The U.K.’s regional auction houses have become a favorite hunting ground for Chinese buyers.
On May 18, the Salisbury auction house Woolley & Wallis offered a Qianlong period Imperial white jade teapot that had been in U.K. private collections since the mid-19th century. Estimated at 200,000 pounds to 300,000 pounds, this sold to a Hong Kong-based telephone bidder for 2.1 million pounds.
A similarly dated white jade vase and cover from a 19th-century Scottish collection sold to a Chinese dealer in the room for 1.2 million pounds, more than 10 times the lower estimate.
“The provenance and quality of these pieces is making Chinese dealers buy them back,” Hai-Sheng Chou said. “The prices will probably keep going up.”
For the first time, these regional auctioneers requested deposits from unknown clients on selected “premium” lots.
Duke’s requested payments of as much as 20,000 pounds to bid on a dozen of the pieces in its “Summer Palace” sale. Woolley & Wallis was asking bidders for security of 10,000 pounds on five selected lots.
Auction houses are mindful of the non-payment issues raised by an 18th-century Imperial vase that was bid to a record 51.6 million pounds at Bainbridges, west London, in November.
These concerns were highlighted last month at auctions in Europe and Asia. Bidders at sales in Toulouse, France, were charged 200,000 euros ($283,000) to compete for a Qianlong-period Imperial scroll painting and a jade seal.
In Hong Kong, Chinese mainlanders wanting to buy an 18th-century Imperial vase and other designated “premium lots” at Sotheby’s sale of the Meiyintang collection were asked for deposits of as much as $500,000, dealers said. As a result, 30 percent of the 77 lots in the ceramics sale were left unsold, including a vase valued at more than HK$180 million ($23 million). It later was sold in a private transaction for HK$200 million, Sotheby’s said.
Christie’s is also preparing to introduce selective payment protection.
“Deposits and/or other security may be required at the time of registration for certain high value lots,” the London-based auction house said in an e-mail.

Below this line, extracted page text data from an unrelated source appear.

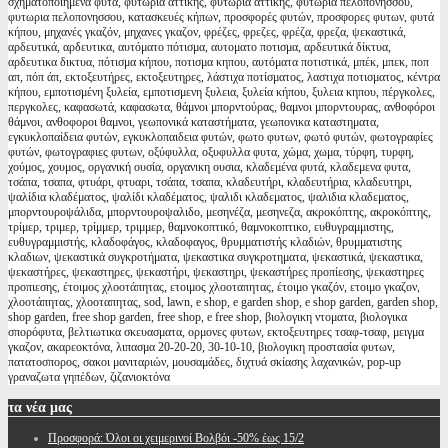
σχηματοποιημενα φυτα, φυτώρια αττικής, φυτωρια αττικης, φυτωρια πελοπονησσου,
φυτωρια πελοπονησσου, κατασκευές κήπων, προσφορές φυτών, προσφορες φυτων, φυτά
κήπου, μηχανές γκαζόν, μηχανες γκαζον, φρέζες, φρεζες, φρέζα, φρεζα, ψεκαστικά,
αρδευτικά, αρδευτικα, αυτόματο πότισμα, αυτοματο ποτισμα, αρδευτικά δίκτυα,
αρδευτικα δικτυα, πότισμα κήπου, ποτισμα κηπου, αυτόματα ποτιστικά, μπέκ, μπεκ, ποπ
απ, πόπ άπ, εκτοξευτήρες, εκτοξευτηρες, λάστιχα ποτίσματος, λαστιχα ποτισματος, κέντρα
κήπου, εμποτισμένη ξυλεία, εμποτισμενη ξυλεια, ξυλεία κήπου, ξυλεια κηπου, πέργκολες,
περγκολες, καφασωτά, καφασωτα, θάμνοι μπορντούρας, θαμνοι μπορντουρας, ανθοφόροι
θάμνοι, ανθοφοροι θαμνοι, γεωπονικά καταστήματα, γεωπονικα καταστηματα,
εγκυκλοπαίδεια φυτών, εγκυκλοπαιδεια φυτών, φωτο φυτων, φωτό φυτών, φωτογραφίες
φυτών, φωτογραφιες φυτων, οξύφυλλα, οξυφυλλα φυτα, χώμα, χωμα, τύρφη, τυρφη,
χούμος, χουμος, οργανική ουσία, οργανικη ουσια, κλαδεμένα φυτά, κλαδεμενα φυτα,
τσάπα, τσαπα, φτυάρι, φτυαρι, τσάπα, τσαπα, κλαδευτήρι, κλαδευτήρια, κλαδευτηρι,
ψαλίδια κλαδέματος, ψαλίδι κλαδέματος, ψαλιδι κλαδεματος, ψαλιδια κλαδεματος,
μπορντουροψάλιδα, μπορντουροψαλιδο, μεσηνέζα, μεσηνεζα, ακροκόπτης, ακροκόπτης,
τρίμερ, τριμερ, τρίμμερ, τριμμερ, θαμνοκοπτικό, θαμνοκοπτικο, ευθυγραμμιστης,
ευθυγραμμιστής, κλαδοφάγος, κλαδοφαγος, θρυμματιστής κλαδιών, θρυμματιστης
κλαδιων, ψεκαστικά συγκροτήματα, ψεκαστικα συγκροτηματα, ψεκαστικά, ψεκαστικα,
ψεκαστήρες, ψεκαστηρες, ψεκαστήρι, ψεκαστηρι, ψεκαστήρες προπίεσης, ψεκαστηρες
προπιεσης, έτοιμος χλοοτάπητας, ετοιμος χλοοταπητας, έτοιμο γκαζόν, ετοιμο γκαζον,
χλοοτάπητας, χλοοταπητας, sod, lawn, e shop, e garden shop, e shop garden, garden shop,
shop garden, free shop garden, free shop, e free shop, βιολογικη ντοματα, βιολογικα
σπορόφυτα, βελτιωτικα σκευασματα, ορμονες φυτων, εκτοξευτηρες τσαφ-τσαφ, μειγμα
γκαζον, ακαρεοκτόνα, λιπασμα 20-20-20, 30-10-10, βιολογικη προστασία φυτων,
πατατοσπορος, σακοι μανιταριών, μουσαμάδες, διχτυά σκίασης λαχανικών, pop-up
γραναζωτα γηπέδων, ζιζανιοκτόνα
τα
νέα μας
Προσφορά: Όλοι οι χειμερινοί Βολβόι -50% έως 15/2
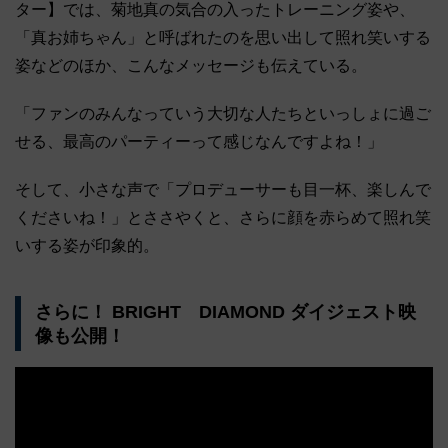
ター】では、菊地真の気合の入ったトレーニング姿や、
「真お姉ちゃん」と呼ばれたのを思い出して照れ笑いする
姿などのほか、こんなメッセージも伝えている。
「ファンのみんなっていう大切な人たちといっしょに過ご
せる、最高のパーティーって感じなんですよね！」
そして、小さな声で「プロデューサーも目一杯、楽しんで
くださいね！」とささやくと、さらに顔を赤らめて照れ笑
いする姿が印象的。
さらに！ BRIGHT DIAMOND ダイジェスト映
像も公開！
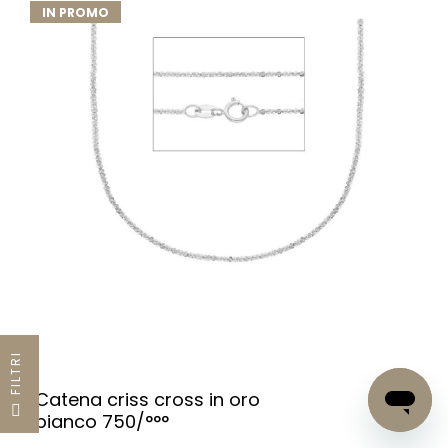
IN PROMO
I
Catena criss cross in oro
F
I
L
T
R
bianco 750/°°°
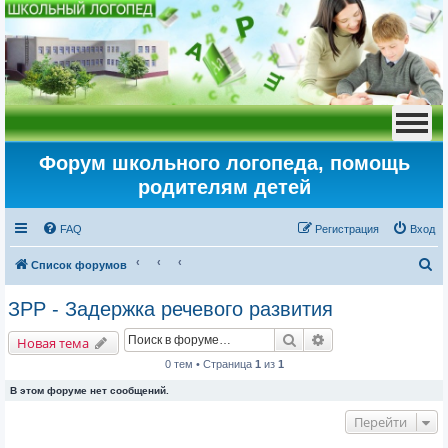
Форум школьного логопеда, помощь
родителям детей
FAQ
Регистрация
Вход
П
Список форумов
о
ЗРР - Задержка речевого развития
и
Поиск
Расширенный пои
с
Новая тема
к
0 тем • Страница
1
из
1
В этом форуме нет сообщений.
Перейти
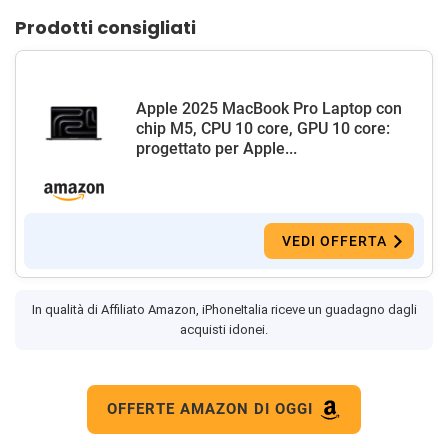
Prodotti consigliati
Apple 2025 MacBook Pro Laptop con
chip M5, CPU 10 core, GPU 10 core:
progettato per Apple...
VEDI OFFERTA
In qualità di Affiliato Amazon, iPhoneItalia riceve un guadagno dagli
acquisti idonei.
OFFERTE AMAZON DI OGGI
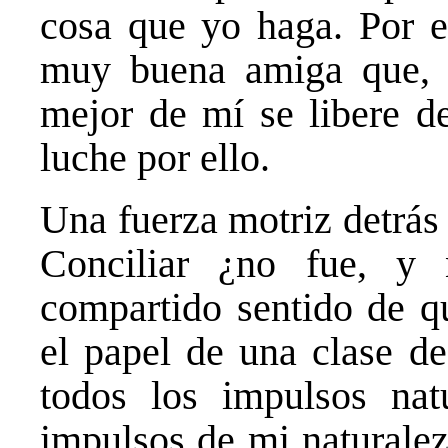
cosa que yo haga. Por e
muy buena amiga que, s
mejor de mí se libere d
luche por ello.
Una fuerza motriz detrás 
Conciliar ¿no fue, y
compartido sentido de qu
el papel de una clase de
todos los impulsos nat
impulsos de mi naturale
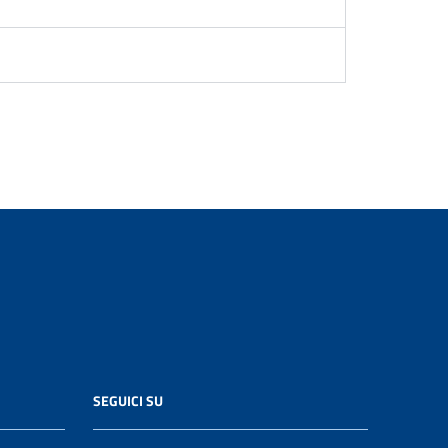
SEGUICI SU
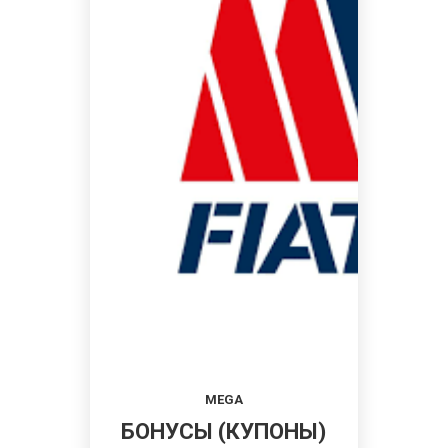
MEGA
БОНУСЫ (КУПОНЫ)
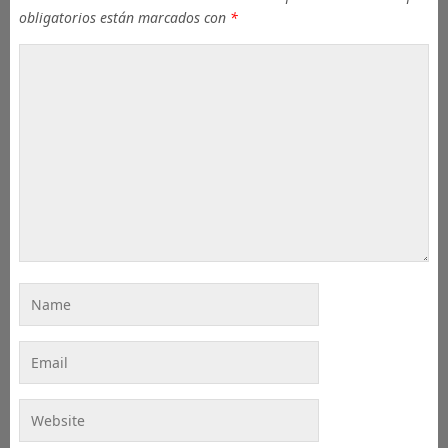
obligatorios están marcados con
*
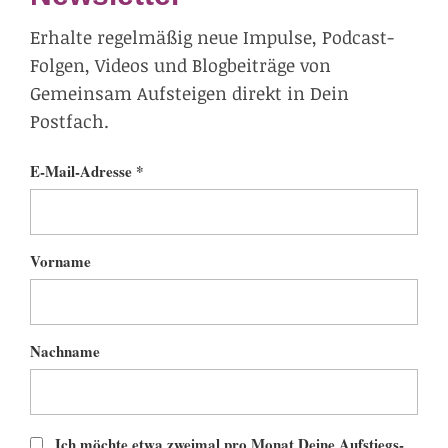
Erhalte regelmäßig neue Impulse, Podcast-
Folgen, Videos und Blogbeiträge von
Gemeinsam Aufsteigen direkt in Dein
Postfach.
E-Mail-Adresse *
Vorname
Nachname
Ich möchte etwa zweimal pro Monat Deine Aufstiegs-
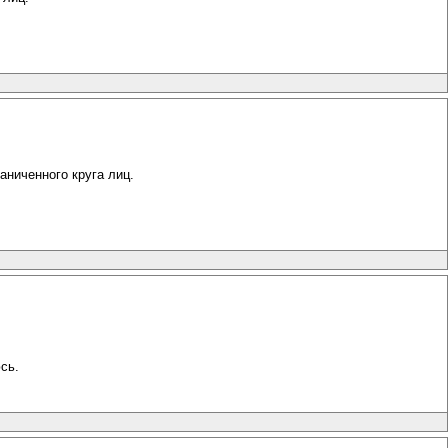
аниченного круга лиц.
сь.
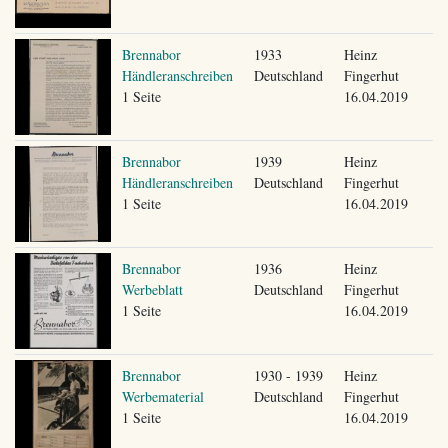
Brennabor
1933
Heinz
Händleranschreiben
Deutschland
Fingerhut
1 Seite
16.04.2019
Brennabor
1939
Heinz
Händleranschreiben
Deutschland
Fingerhut
1 Seite
16.04.2019
Brennabor
1936
Heinz
Werbeblatt
Deutschland
Fingerhut
1 Seite
16.04.2019
Brennabor
1930 - 1939
Heinz
Werbematerial
Deutschland
Fingerhut
1 Seite
16.04.2019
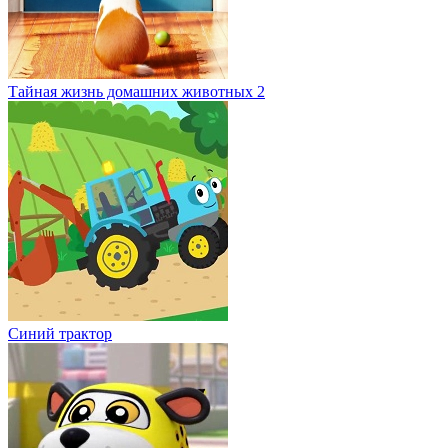
Тайная жизнь домашних животных 2
Синий трактор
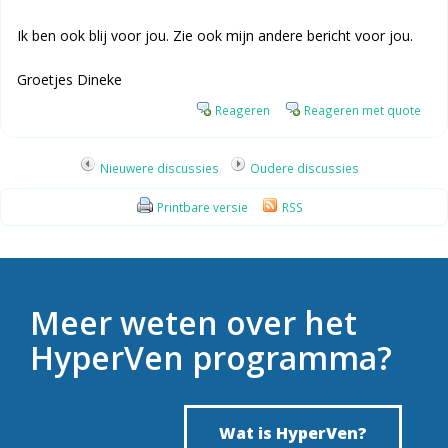
Ik ben ook blij voor jou. Zie ook mijn andere bericht voor jou.
Groetjes Dineke
Reageren
Reageren met quote
Nieuwere discussies
Oudere discussies
Printbare versie
RSS
Meer weten over het
HyperVen programma?
Wat is HyperVen?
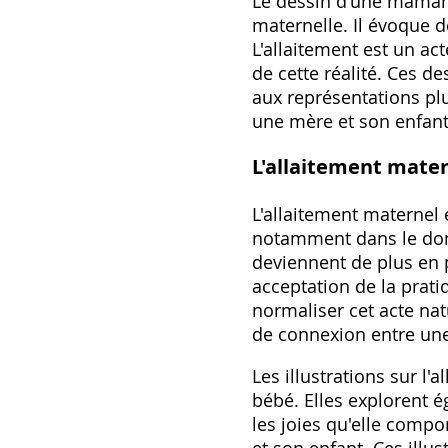
Le dessin d'une maman q
maternelle. Il évoque 
L'allaitement est un act
de cette réalité. Ces de
aux représentations pl
une mère et son enfant
L'allaitement mater
L'allaitement maternel e
notamment dans le doma
deviennent de plus en p
acceptation de la prati
normaliser cet acte na
de connexion entre une
Les illustrations sur l
bébé. Elles explorent ég
les joies qu'elle compo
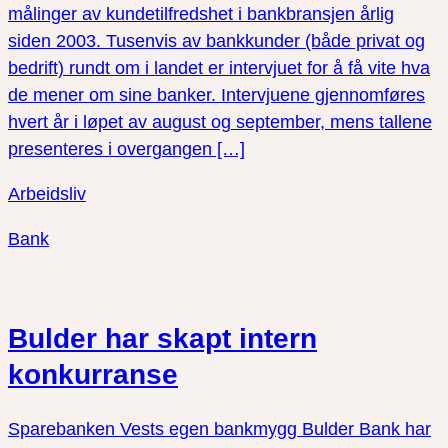
målinger av kundetilfredshet i bankbransjen årlig
siden 2003. Tusenvis av bankkunder (både privat og
bedrift) rundt om i landet er intervjuet for å få vite hva
de mener om sine banker. Intervjuene gjennomføres
hvert år i løpet av august og september, mens tallene
presenteres i overgangen […]
Arbeidsliv
Bank
Bulder har skapt intern
konkurranse
Sparebanken Vests egen bankmygg Bulder Bank har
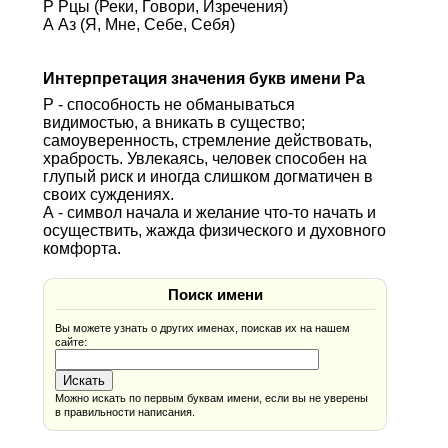
Р Рцы (Реки, Говори, Изречения)
А Аз (Я, Мне, Себе, Себя)
Интерпретация значения букв имени Ра
Р - способность не обманываться
видимостью, а вникать в существо;
самоуверенность, стремление действовать,
храбрость. Увлекаясь, человек способен на
глупый риск и иногда слишком догматичен в
своих суждениях.
А - символ начала и желание что-то начать и
осуществить, жажда физического и духовного
комфорта.
Поиск имени
Вы можете узнать о других именах, поискав их на нашем
сайте:
Можно искать по первым буквам имени, если вы не уверены
в правильности написания.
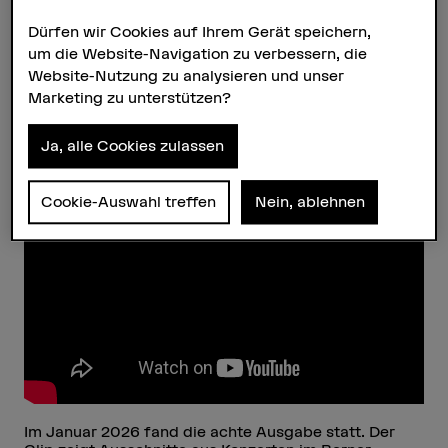
zeigt und gleichzeitig als
Dürfen wir Cookies auf Ihrem Gerät speichern,
Testgelände für neue Formate
um die Website-Navigation zu verbessern, die
dienen kann.
Website-Nutzung zu analysieren und unser
Marketing zu unterstützen?
Rückblick 2026
Ja, alle Cookies zulassen
Cookie-Auswahl treffen
Nein, ablehnen
Im Januar 2026 fand die achte Ausgabe statt. Der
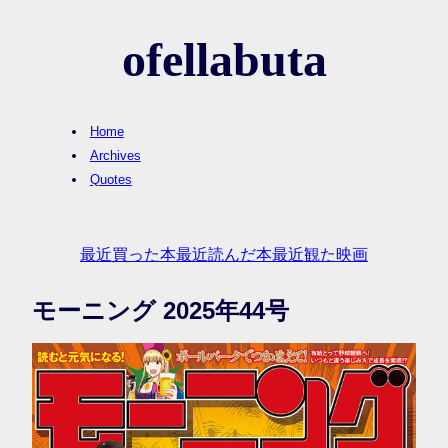
ofellabuta
Home
Archives
Quotes
最近買った本
最近読んだ本
最近観た映画
モーニング 2025年44号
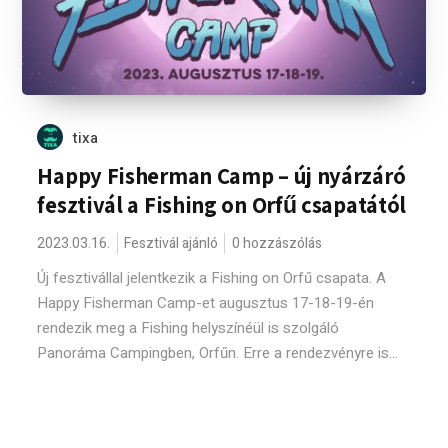
tixa
Happy Fisherman Camp – új nyárzáró
fesztivál a Fishing on Orfű csapatától
2023.03.16.
Fesztivál ajánló
0 hozzászólás
Új fesztivállal jelentkezik a Fishing on Orfű csapata. A
Happy Fisherman Camp-et augusztus 17-18-19-én
rendezik meg a Fishing helyszínéül is szolgáló
Panoráma Campingben, Orfűn. Erre a rendezvényre is...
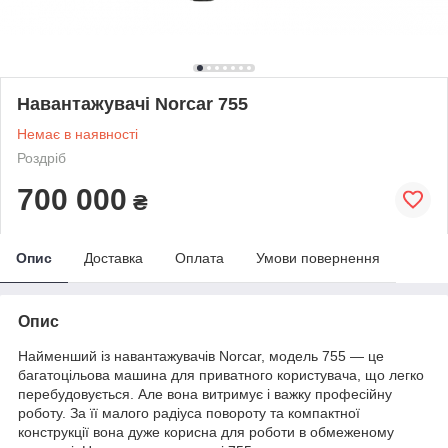
Навантажувачі Norcar 755
Немає в наявності
Роздріб
700 000
₴
Опис
Доставка
Оплата
Умови повернення
Опис
Найменший із навантажувачів Norcar, модель 755 — це
багатоцільова машина для приватного користувача, що легко
перебудовується. Але вона витримує і важку професійну
роботу. За її малого радіуса повороту та компактної
конструкції вона дуже корисна для роботи в обмеженому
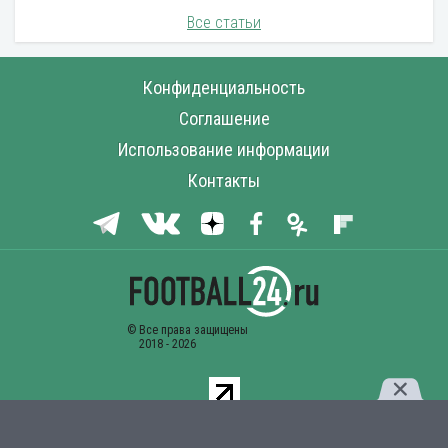
Все статьи
Конфиденциальность
Соглашение
Использование информации
Контакты
Комментарии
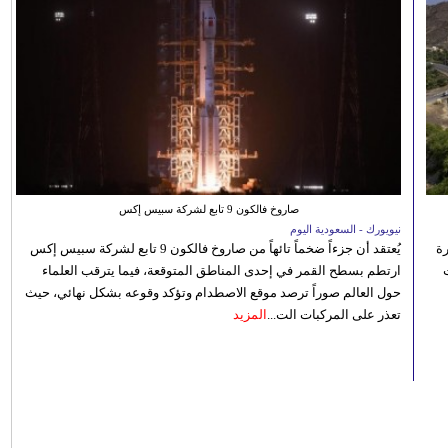
صاروخ فالكون 9 تابع لشركة سبيس إكس
نيويورك - السعودية اليوم
رة
يُعتقد أن جزءاً ضخماً تائهاً من صاروخ فالكون 9 تابع لشركة سبيس إكس
ارتطم بسطح القمر في إحدى المناطق المتوقعة، فيما يترقب العلماء
حول العالم صوراً ترصد موقع الاصطدام وتؤكد وقوعه بشكل نهائي، حيث
تعذر على المركبات الت...
المزيد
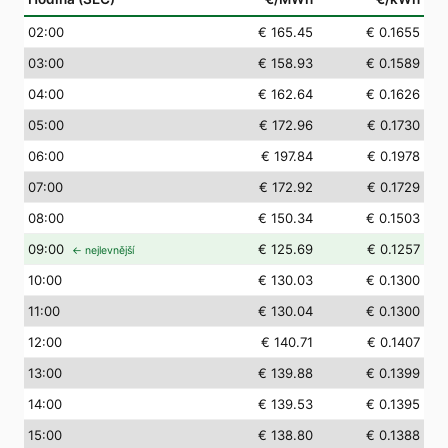
02
:00
€ 165.45
€ 0.1655
03
:00
€ 158.93
€ 0.1589
04
:00
€ 162.64
€ 0.1626
05
:00
€ 172.96
€ 0.1730
06
:00
€ 197.84
€ 0.1978
07
:00
€ 172.92
€ 0.1729
08
:00
€ 150.34
€ 0.1503
09
:00
€ 125.69
€ 0.1257
← nejlevnější
10
:00
€ 130.03
€ 0.1300
11
:00
€ 130.04
€ 0.1300
12
:00
€ 140.71
€ 0.1407
13
:00
€ 139.88
€ 0.1399
14
:00
€ 139.53
€ 0.1395
15
:00
€ 138.80
€ 0.1388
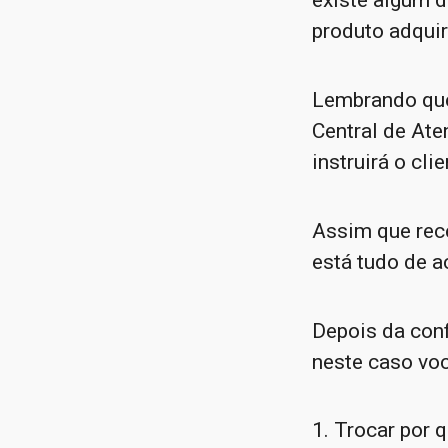
existe algum d
produto adquir
Lembrando que
Central de Ate
instruirá o cl
Assim que rec
está tudo de 
Depois da con
neste caso voc
1. Trocar por 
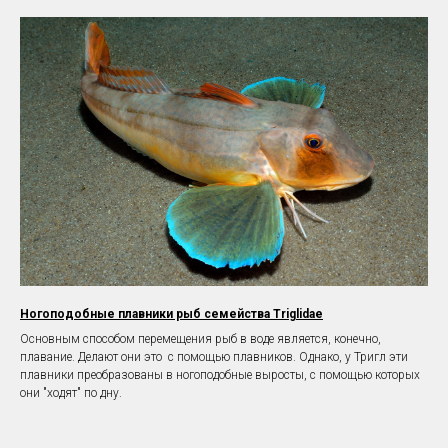
Ногоподобные плавники рыб семейства Triglidae
Основным способом перемещения рыб в воде является, конечно,
плавание. Делают они это с помощью плавников. Однако, у Тригл эти
плавники преобразованы в ногоподобные выросты, с помощью которых
они "ходят" по дну.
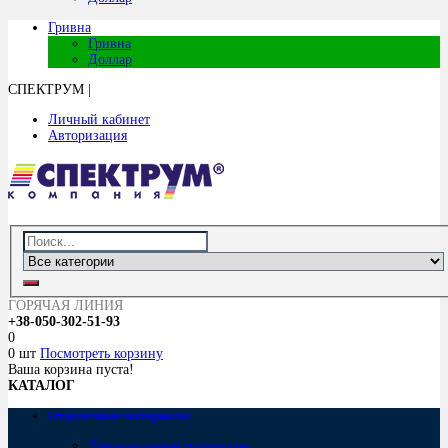
Гривна
Гривна
Доллар
СПЕКТРУМ
|
Личный кабинет
Авторизация
ГОРЯЧАЯ ЛИНИЯ
+38-050-302-51-93
0
0 шт
Посмотреть корзину
Ваша корзина пуста!
КАТАЛОГ
Отделочные материалы
Лакокрасочные материалы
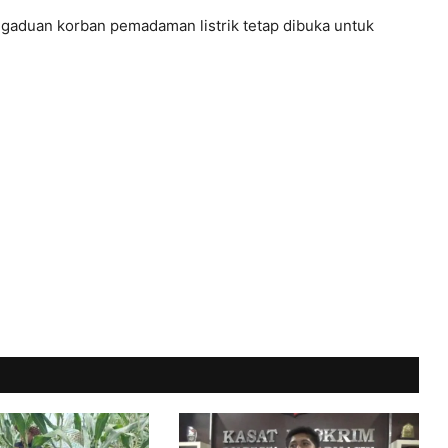
aduan korban pemadaman listrik tetap dibuka untuk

Determining the authenticity, date and value of Chinese antiques remains a challenge for auctioneers. In February, Duke’s announced the discovery of a Yongle period (1403-1424) blue and white “moonflask” vase that it estimated was worth as much as much as 1 million pounds at its May sale.
“Authorities are split as to whether this is an early Ming vase or later,” Schwinge said from the rostrum as it came up for sale. A telephone bidder bought it for 119,500 pounds.
(Scott Reyburn writes about the art market for Muse, the arts and culture section of Bloomberg News. Opinions expressed are his own.)